Quando avevo tredici anni, la scuola richiese che tutti gli alunni partecipassero a quattro corsi diversi, tra cui economia domestica, arte, coro e intaglio del legno. In occasione del primo giorno di coro, l’insegnante ci chiamò a turno al pianoforte per ascoltare le nostre voci e suddividerci in gruppi. Quando toccò a me, cantai le note più volte. Ma l’insegnante non mi indicò un gruppo a cui aggregarmi: al contrario, dopo vari tentativi mi inviò all’ufficio scolastico perché fossi assegnata ad un corso diverso. Da quel momento in poi, ho sempre pensato che sarebbe stato meglio non cantare affatto, mai ad alta voce.
Ho portato con me quel pensiero per un decennio, finché non ho letto il Salmo 98, da giovane adulta. Lo scrittore inizia con l’invito a “cantare al Signore” (Salmo 98:1). Il motivo per cui dovremmo cantare non ha nulla a che fare con la qualità delle nostre voci. Dio prova gioia quando tutti i Suoi figli alzano a Lui canti di ringraziamento e lode. Siamo invitati a cantare a Dio perché “ha operato prodigi” (v. 1).

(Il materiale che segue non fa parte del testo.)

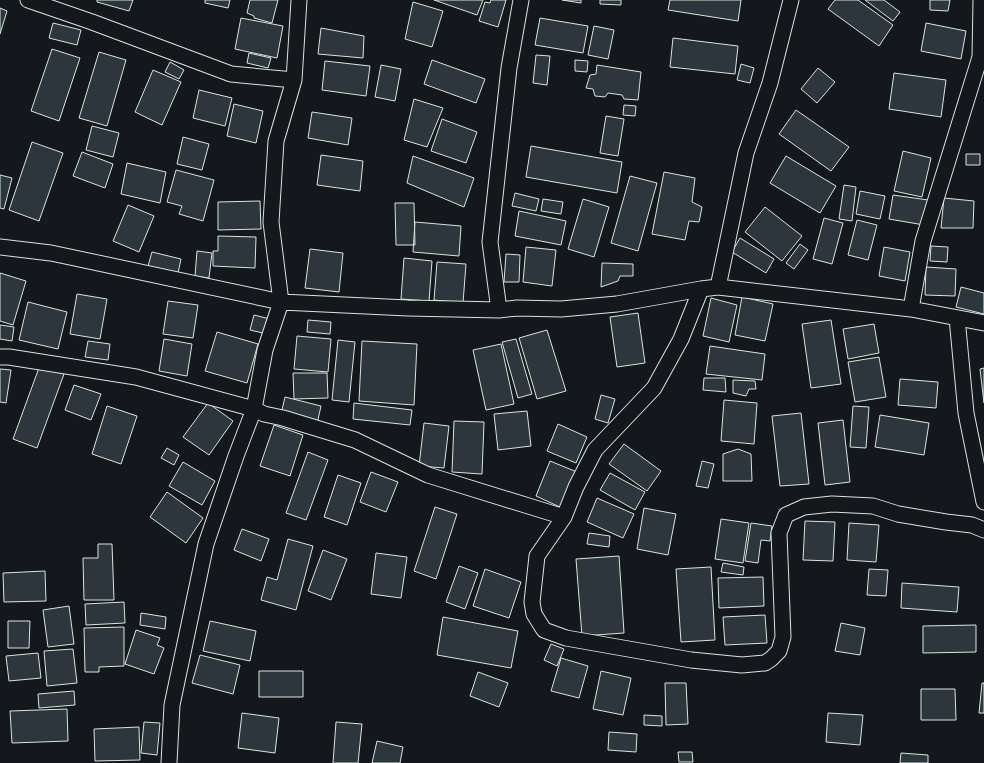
<svg xmlns="http://www.w3.org/2000/svg" width="984" height="763" font-family="Signika,sans-serif">
<style>
.building{fill:#2c363c;stroke:#d8e6dc}
.lines{fill:none;stroke-linecap:round;stroke-linejoin:round}
.minor-casing{stroke:#d8e6dc;stroke-width:17}
.minor{stroke:#14181c;stroke-width:15}
</style>
<rect width="100%" height="100%" fill="#14181c"/>
<path class="building" d="M97,0H133L129,11L97,2Z
M205,0H230L228,8L205,3Z
M250,0H278L272,23L254,18V16L247,13Z
M434,0H483L477,15Z
M491,0H506L498,27L479,21L485,2L490,3Z
M562,0H581V3Z
M600,0H621V5L600,4Z
M670,0H741L738,21L668,10Z
M835,0H858L893,25L879,46L828,9Z
M865,0H884L900,12L893,21Z
M930,0H950L948,11L930,10Z
M413,2L443,11L432,47L405,39Z
M0,8L7,11L0,34Z
M241,18L283,26L277,58L235,49Z
M540,18L588,26L583,53L535,45Z
M53,23L81,30L77,45L49,38Z
M926,23L966,31L961,59L921,51Z
M594,26L614,30L608,59L588,55Z
M321,28L364,36L363,58L318,54Z
M673,38L738,46L735,74L670,67Z
M52,49L80,58L59,121L31,111Z
M99,52L126,60L107,126L79,118Z
M249,53L271,58L268,68L247,63Z
M536,55L550,56L547,85L533,83Z
M432,60L485,79L476,103L424,84Z
M575,60L588,61L587,72L575,71Z
M325,61L370,66L366,96L322,90Z
M170,62L184,70L179,79L165,72Z
M741,64L754,68L750,83L737,80Z
M381,65L401,69L395,101L375,97Z
M597,65L641,72L638,100L624,99L622,95L608,93L605,97L595,96L593,89L586,88L590,75L596,74Z
M818,68L835,82L817,103L801,89Z
M153,70L181,82L162,125L135,112Z
M894,73L946,80L941,117L889,109Z
M199,90L232,98L225,126L193,118Z
M414,99L443,108L427,147L404,140Z
M234,104L263,111L256,143L227,136Z
M624,105L636,106L635,116L623,115Z
M796,110L849,147L831,171L779,134Z
M312,112L352,118L348,145L308,138Z
M606,116L624,119L618,156L600,153Z
M442,119L477,132L466,163L431,151Z
M92,126L119,133L113,157L86,150Z
M183,137L209,144L202,170L177,164Z
M32,142L63,153L39,221L9,210Z
M531,146L622,162L617,193L526,177Z
M903,151L931,158L922,197L894,191Z
M82,152L113,164L105,188L73,176Z
M966,154H980V165H966Z
M321,155L363,161L360,191L317,185Z
M413,156L474,178L464,207L407,183Z
M786,156L836,186L820,213L770,183Z
M127,163L166,172L160,203L121,194Z
M176,170L214,180L203,221L179,214L182,206L167,202Z
M664,172L695,178L692,202L702,207L699,222L689,221L685,240L652,234Z
M0,175L12,178L4,209L0,208Z
M630,176L657,183L638,251L611,243Z
M844,185L856,187L852,221L839,219Z
M860,191L885,196L880,219L856,214Z
M515,193L539,199L536,211L512,206Z
M893,195L928,200L924,225L889,219Z
M944,198L974,201L973,228H941Z
M543,199L563,202L561,214L541,211Z
M583,199L609,207L594,257L568,249Z
M260,201L261,229L218,230V202Z
M395,203H414L415,245H396Z
M128,205L154,216L139,252L113,241Z
M765,207L802,236L782,261L745,232Z
M519,211L566,221L561,245L515,236Z
M824,218L843,223L832,264L813,259Z
M857,220L877,225L868,260L848,255Z
M415,222L461,226L459,256L413,252Z
M218,236L256,237L255,268L213,266V251H218Z
M740,238L774,259L766,273L732,252Z
M800,244L808,250L794,269L786,263Z
M931,246L948,247L947,262L930,261Z
M526,247L556,250L552,286L523,282Z
M884,247L910,252L905,281L879,276Z
M310,249L343,253L339,292L305,288Z
M197,251L212,253L209,278L195,276Z
M152,252L181,259L178,273L148,266Z
M506,254L520,255L519,282H504Z
M404,258L432,261L429,301L401,299Z
M437,262L466,264L463,303L434,300Z
M602,263L633,264V276H620L618,281L601,287Z
M926,267L956,269L955,296L925,295Z
M0,273L26,281L13,325L0,321Z
M961,287L984,293V314L956,307Z
M77,294L107,299L100,339L70,334Z
M742,297L773,304L765,341L735,335Z
M711,298L737,305L729,342L703,336Z
M168,301L198,305L193,338L163,334Z
M28,302L67,312L58,349L19,340Z
M638,313L645,363L617,367L610,317Z
M254,315L270,319L267,334L250,330Z
M308,320L331,322L330,334L307,332Z
M831,320L841,384L811,388L802,324Z
M874,324L879,353L848,359L843,329Z
M0,325L14,327L12,341L0,339Z
M547,330L566,391L537,399L519,338Z
M217,332L258,344L247,383L205,371Z
M297,336L331,339L328,372L294,369Z
M164,339L192,344L187,376L159,371Z
M516,339L532,394L518,398L502,342Z
M338,340L355,342L349,402L332,400Z
M88,341L110,344L108,360L85,357Z
M362,341L417,344L414,405L359,401Z
M501,344L514,404L486,410L473,350Z
M710,346L765,354L762,380L706,374Z
M879,357L886,397L855,402L848,362Z
M40,365L64,374L37,448L13,439Z
M984,368V403L980,369Z
M0,369L11,370L6,403L0,402Z
M293,373H327L328,398L294,399Z
M704,378H725L726,392L703,390Z
M900,379L938,382L936,408L898,405Z
M733,380L755,381L756,389H749L746,396L733,393Z
M74,385L101,394L91,420L65,410Z
M601,395L615,399L608,423L595,419Z
M285,397L321,406L317,424L281,414Z
M724,400L757,403L754,444L721,441Z
M208,403L233,421L209,455L183,437Z
M354,403L412,410L410,425L353,419Z
M107,406L137,416L121,464L92,454Z
M853,406L869,407L866,448L850,447Z
M527,411L531,446L498,450L494,414Z
M801,413L809,484L780,486L772,416Z
M880,415L929,423L924,455L875,447Z
M843,420L850,482L825,485L818,423Z
M454,421L484,422L482,474L452,472Z
M424,423L449,426L444,468L419,466Z
M558,424L587,437L576,463L547,451Z
M274,425L303,435L290,476L260,466Z
M624,444L661,471L647,491L609,464Z
M167,448L179,455L174,465L161,458Z
M738,449L751,454L752,481H723V454Z
M308,452L328,460L306,520L286,513Z
M550,461L577,472L562,508L536,496Z
M702,461L714,464L708,488L696,486Z
M183,462L215,481L202,505L169,486Z
M371,472L398,482L386,512L360,502Z
M610,473L645,492L635,510L600,490Z
M338,475L361,483L347,525L324,517Z
M167,492L203,518L186,543L150,517Z
M597,498L634,514L623,538L587,522Z
M435,507L457,514L436,579L414,571Z
M644,508L676,514L668,555L637,549Z
M721,519L749,523L743,563L715,559Z
M805,521L835,522L833,561L803,560Z
M751,523L772,526L770,541L761,540L758,563L745,561Z
M849,523L879,525L876,562L847,560Z
M242,529L269,539L261,561L234,550Z
M589,533L610,536L609,547L587,544Z
M288,539L313,546L296,610L261,600L267,577L277,580Z
M98,544H112L114,600H84L83,558H98Z
M323,550L347,559L331,600L308,591Z
M376,553L407,557L401,598L371,594Z
M619,556L624,633L582,636L576,559Z
M723,563L744,567L743,575L721,572Z
M459,566L478,573L465,609L446,602Z
M711,567L715,640L681,642L676,569Z
M485,569L521,582L509,618L473,606Z
M869,569L888,570L886,596L867,595Z
M45,571L46,601L4,602L3,573Z
M763,577L764,606L719,608L718,578Z
M902,583L959,587L957,612L901,608Z
M124,602L125,623L86,625L85,604Z
M69,606L74,644L48,647L43,610Z
M141,613L166,617L165,629L140,625Z
M765,615L767,643L725,645L723,617Z
M443,617L518,631L511,668L437,655Z
M8,621H30L29,648H8Z
M210,621L256,631L250,661L203,651Z
M841,623L865,628L860,655L835,651Z
M976,625V652L923,653V626Z
M124,627V666L99,667V672H85L84,628Z
M136,630L160,638L157,645L164,648L154,674L125,664Z
M551,644L564,649L557,666L544,660Z
M73,649L77,683L47,686L44,651Z
M38,653L41,678L9,681L6,656Z
M200,655L240,665L233,694L192,683Z
M561,658L588,666L579,698L551,691Z
M259,671H303V697H259Z
M601,671L631,678L623,715L593,709Z
M478,672L508,683L499,707L470,696Z
M665,683H686L688,724L666,725Z
M982,683H984V713H979Z
M921,689H955L956,720H921Z
M74,691L75,705L39,708L38,694Z
M67,709L68,741L12,743L10,711Z
M242,713L279,718L275,753L238,748Z
M828,713L863,715L860,745L826,742Z
M644,715L662,716V726L644,725Z
M144,722L160,723L157,755L141,753Z
M336,722L362,724L358,763H333Z
M139,727L140,760L95,761L94,729Z
M609,732L637,734L636,752L608,750Z
M377,741L403,747L400,763H372Z
M678,752H692L693,762H679Z
M901,753L928,755V763H900Z"/>
<g class="lines">
<g class="minor-casing">
<path id="minor" d="M28,0L92,22L231,74L294,80
M0,247L51,253L281,302L408,308L499,310L517,308L561,309L617,304L701,289L718,287L911,309L984,323
M718,287L746,153L770,83L791,0
M701,289L681,339L654,388L595,450L576,487L564,517L537,556L532,602L534,614L544,630L566,638L691,660L742,665L765,663L771,659L779,651L783,637L779,533L786,515L804,507L832,504L873,506L898,514L946,522L972,525L984,530
M911,309L923,241L980,57L981,0
M499,310L490,242L509,68L521,0
M957,318L966,413L984,502
M0,357H9L136,377L254,409L264,414L283,418L355,440L428,475L564,517
M169,763L172,705L206,544L236,456L254,409L265,350L281,302L271,222L276,141L294,80L299,0"/>
</g>
<use href="#minor" class="minor"/>
</g>
</svg>
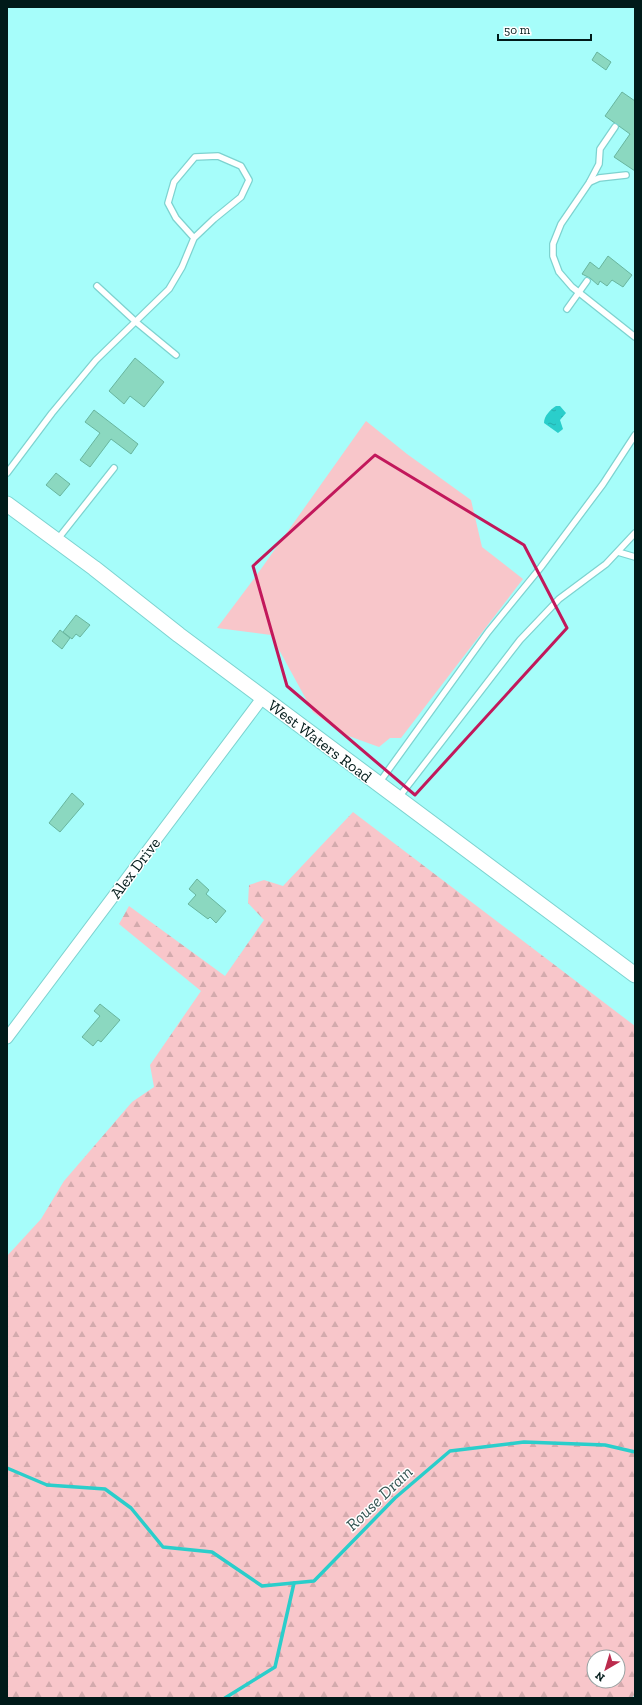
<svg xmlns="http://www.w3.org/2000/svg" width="642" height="1705" font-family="'Zilla Slab',serif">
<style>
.forest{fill:url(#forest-firs);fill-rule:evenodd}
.pitch{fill:#f8c6ca}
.water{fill:url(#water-ripples)}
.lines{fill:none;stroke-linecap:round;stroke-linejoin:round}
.stream{stroke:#2acecb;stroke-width:3.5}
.building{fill:#8bd8c0;stroke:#68b59e}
.lane-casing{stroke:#7dd3d0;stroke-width:8}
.street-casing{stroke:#7dd3d0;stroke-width:13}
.secondary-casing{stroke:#7dd3d0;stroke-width:17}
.lane{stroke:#fff;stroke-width:5.5}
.street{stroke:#fff;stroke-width:11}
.secondary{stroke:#fff;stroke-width:15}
.marked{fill:none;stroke:#c2185b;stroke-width:3;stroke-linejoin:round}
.labels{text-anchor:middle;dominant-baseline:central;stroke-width:3;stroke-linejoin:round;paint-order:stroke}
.street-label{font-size:16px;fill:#001a19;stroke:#fff}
.water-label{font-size:17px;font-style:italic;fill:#345452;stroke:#fff}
</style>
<defs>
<pattern id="forest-firs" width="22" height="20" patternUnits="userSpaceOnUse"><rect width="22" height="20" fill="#f8c6ca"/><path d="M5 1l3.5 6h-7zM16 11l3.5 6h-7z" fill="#d3aaad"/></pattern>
<pattern id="water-ripples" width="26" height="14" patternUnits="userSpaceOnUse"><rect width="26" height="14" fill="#2acecb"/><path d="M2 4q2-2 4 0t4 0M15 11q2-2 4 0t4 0" fill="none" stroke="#24b0ae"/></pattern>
</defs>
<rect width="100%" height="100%" fill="#a6fdfa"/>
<!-- forest -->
<path class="forest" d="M 353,812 L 635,1026 L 635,1694 L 632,1698 L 7,1698 L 7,1256 L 41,1219 L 64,1181 L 132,1102 L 154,1087 L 150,1065 L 201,991 L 119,924 L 129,906 L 225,976 L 264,920 L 248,903 L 249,885 L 264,880 L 283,886 ZM 594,1657 L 618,1657 L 618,1681 L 594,1681 Z"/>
<!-- pitch -->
<path class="pitch" d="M 366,421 L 407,454 L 471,500 L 482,547 L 523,579 L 401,738 L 390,738 L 379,747 L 343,734 L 313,712 L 271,635 L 217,628 L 256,576 Z"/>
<!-- water -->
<path class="water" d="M 556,406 L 560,406 L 566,413 L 560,420 L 563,429 L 558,433 L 544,423 C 544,416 550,410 556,406 Z"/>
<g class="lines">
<!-- stream -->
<g class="stream">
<path d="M 7,1468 L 47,1485 L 105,1489 L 131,1508 L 163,1547 L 212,1552 L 262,1586 L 314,1581 L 395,1498 L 450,1451 L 524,1442 L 605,1445 L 635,1452"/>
<path d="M 225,1698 L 275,1667 L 294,1583"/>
</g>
</g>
<!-- building -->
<g class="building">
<path d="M 597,52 L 611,62 L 606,70 L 592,60 Z"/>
<path d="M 622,92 L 635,101 L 635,171 L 614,157 L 630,134 L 605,116 Z"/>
<path d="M 608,256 L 632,275 L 623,287 L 612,280 L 607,286 L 600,281 L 598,285 L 590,278 L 582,274 L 590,262 L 599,269 Z"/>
<path d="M 135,358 L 164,382 L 144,407 L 130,396 L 124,404 L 109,391 Z"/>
<path d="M 94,410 L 138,444 L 131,454 L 111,439 L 90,467 L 80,460 L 100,433 L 85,422 Z"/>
<path d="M 56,473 L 70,484 L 60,496 L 46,485 Z"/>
<path d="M 76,615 L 90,625 L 80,637 L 76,634 L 72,639 L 63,632 Z"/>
<path d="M 60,630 L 70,638 L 62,649 L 52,641 Z"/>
<path d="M 72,793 L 84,804 L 60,832 L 49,823 Z"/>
<path d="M 197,879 L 209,890 L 206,894 L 226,911 L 216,923 L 210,917 L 208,919 L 188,904 L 196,895 L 189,889 Z"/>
<path d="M 100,1004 L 120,1020 L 101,1042 L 98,1040 L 93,1046 L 82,1037 L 100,1016 L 94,1011 Z"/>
</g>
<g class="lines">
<defs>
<g id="lane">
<path d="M 615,127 L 600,149 L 599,164 L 589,183 L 561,224 L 553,244 L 553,256 L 559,272 L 572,287 L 635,337"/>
<path d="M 590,182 L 599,178 L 626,175"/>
<path d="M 97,286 L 136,322 L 176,355"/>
<path d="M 567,309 L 587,281"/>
<path d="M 7,473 L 52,413 L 96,360 L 169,289 L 182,267 L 194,238 L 214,219 L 241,197 L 249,180 L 241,166 L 218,156 L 195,157 L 174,182 L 168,203 L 176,218 L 194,238"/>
<path d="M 57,540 L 114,468"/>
<path d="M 618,552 L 635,557"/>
<path d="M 379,783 L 488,632 L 541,567 L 603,484 L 635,435"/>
<path d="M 399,797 L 520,640 L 559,599 L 606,564 L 635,533"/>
</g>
<path id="street" d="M 7,1038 L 263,697"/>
<path id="secondary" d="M 7,504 L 94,568 L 179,635 L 635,975"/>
</defs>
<!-- lane casing -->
<use href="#lane" class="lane-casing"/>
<!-- street casing -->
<use href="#street" class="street-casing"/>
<!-- secondary casing -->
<use href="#secondary" class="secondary-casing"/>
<!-- lane -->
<use href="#lane" class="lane"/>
<!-- street -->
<use href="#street" class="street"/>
<!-- secondary -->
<use href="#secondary" class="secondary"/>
</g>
<!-- marked area -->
<path class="marked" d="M 375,455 L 524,545 L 567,628 L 415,795 L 287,686 L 253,566 Z"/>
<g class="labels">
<!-- street labels -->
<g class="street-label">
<text transform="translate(320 741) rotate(37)">West Waters Road</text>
<text transform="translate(135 868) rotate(-53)">Alex Drive</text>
</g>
<!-- water labels -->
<g class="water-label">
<text transform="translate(379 1498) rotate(-44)">Rouse Drain</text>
</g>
</g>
<!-- border -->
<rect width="642" height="1705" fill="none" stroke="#001a19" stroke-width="16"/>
<!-- north arrow -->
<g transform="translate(606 1669) rotate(218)"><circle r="19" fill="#ffffff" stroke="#99a3a3"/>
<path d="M0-3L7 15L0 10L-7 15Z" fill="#bb2b4d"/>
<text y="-6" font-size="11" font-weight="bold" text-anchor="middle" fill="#001a19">N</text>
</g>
<!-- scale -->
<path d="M498 34v6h93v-6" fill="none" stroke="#001a19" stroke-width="2"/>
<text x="504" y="34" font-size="12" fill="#001a19" stroke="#ffffff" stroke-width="3" paint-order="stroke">50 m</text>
</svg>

Il salmista mette in luce due ragioni meravigliose per lodare con gioia Dio, con canti e con il cuore: la Sua opera di salvezza nelle nostre vite e la Sua costante fedeltà verso di noi. Nel coro di Dio, ognuno di noi ha una collocazione e può cantare a Dio per le cose meravigliose che ha compiuto.